Elle raconte surtout des anecdotes vécues, présente des témoignages de personnes qu'un arrêt de longue durée a laminées, pour certaines jusqu'à la dépression. Les unes ignorant leurs droits, d'autres victimes de harcèlement sans le savoir, d'autres encore désorientées parce qu'en perte de ce qui les a construits, craignant de passer pour des « cas-soc' »...

Elle évoque ce délégué syndical d'usine licencié pour inaptitude que le groupe de parole qu'elle avait institué a libéré : il s'est rendu compte qu'il n'était pas seul à vivre le sentiment de déclassement et d'inutilité, à sentir l'incompréhension dans le regards de ses proches ou de ses voisins. Cela lui a permis de s'orienter vers autre chose qui lui plait.

Elle parle de Chantal qui vit ses conditions de travail se dégrader : elle s'occupait auparavant avec trois autres personnes de deux services, elle était maintenant toute seule... En arrêt pour souffrance au travail, elle dit un jour en entretien à Delphine s'être dit en rentrant chez elle en voiture que la solution serait de rentrer dans un arbre...

Et l'efficience remplaça les valeurs humanistes...

Il y a ce couvreur tombé d'un toit, en arrêt depuis plus de deux ans pour des fractures multiples, soufrant encore dans sa chair et ses mouvements, qui n'ose plus sortir en raison des remarques de ses voisins ou collègues : « t'as l'air en forme ! »

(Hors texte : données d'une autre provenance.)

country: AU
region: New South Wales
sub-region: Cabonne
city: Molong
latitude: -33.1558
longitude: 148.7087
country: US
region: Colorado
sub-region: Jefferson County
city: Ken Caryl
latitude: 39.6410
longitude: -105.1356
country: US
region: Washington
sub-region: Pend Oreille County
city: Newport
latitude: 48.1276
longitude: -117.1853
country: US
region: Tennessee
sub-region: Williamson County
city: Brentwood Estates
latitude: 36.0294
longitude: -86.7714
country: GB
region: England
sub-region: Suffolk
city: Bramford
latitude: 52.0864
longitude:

Delphine Pratini fait aussi part de ses interrogations face à l'évolution de son métier sous les coups de boutoir du néolibéralisme, mot qu'elle n'a pas peur d'employer. Ainsi, en 2011, une « grand messe » réunit à Dijon la centaine d'assistantes sociales de la région sous l'égide, ça ne s'invente pas, d'un certain Bernard Tapie, rien à voir avec l'ancien ministre de Mitterrand, seul nom qu'elle n'a pas modifié pour sa conférence : « il voulait remplacer les valeurs humanistes du métier par la notion d'efficience... Je me suis sentie trahie »

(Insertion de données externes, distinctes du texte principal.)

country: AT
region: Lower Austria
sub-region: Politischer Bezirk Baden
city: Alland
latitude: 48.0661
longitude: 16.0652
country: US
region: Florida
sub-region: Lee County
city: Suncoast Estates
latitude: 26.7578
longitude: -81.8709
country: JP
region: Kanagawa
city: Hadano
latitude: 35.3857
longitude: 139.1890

Delphine qui accompagnait les personnes dans la compréhension et l'obtention de leurs droits, les amenait à libérer leur parole pour essayer de les faire aller mieux ou de ne plus culpabiliser, a désormais pour tâche de les faire revenir au plus vite au travail. « Moi, dans tout ça, ça devient compliqué », lâche-t-elle... Elle arrive cependant à suivre en 2015 une formation d'accompagnement de victimes de souffrance au travail...

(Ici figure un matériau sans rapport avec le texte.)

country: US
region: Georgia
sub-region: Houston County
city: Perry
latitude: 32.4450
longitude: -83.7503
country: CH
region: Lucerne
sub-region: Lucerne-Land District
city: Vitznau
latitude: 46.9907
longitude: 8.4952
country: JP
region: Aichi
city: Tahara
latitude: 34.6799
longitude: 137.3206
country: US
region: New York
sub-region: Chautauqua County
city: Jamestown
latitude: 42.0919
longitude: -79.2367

A côté de références historico-juridiques, de citations des sociologues Danièle Linhart et Pierre Bourdieu, de l'économiste Bernard Friot ou de psychologue Christophe Desjours, Delphine Pratini propose aussi un pas de côté dans l'imaginaire poétique du conte de Claude Ponti Okilélé qui, selon une fiche pédagogique « présente la différence en tant que situation marginale qui détermine une construction particulière de l'identité ».

Après cette conférence gesticulée, on n'a plus envie de se moquer des assistantes sociales de la Sécu ! En tout cas, c'est une excellente introduction à un débat.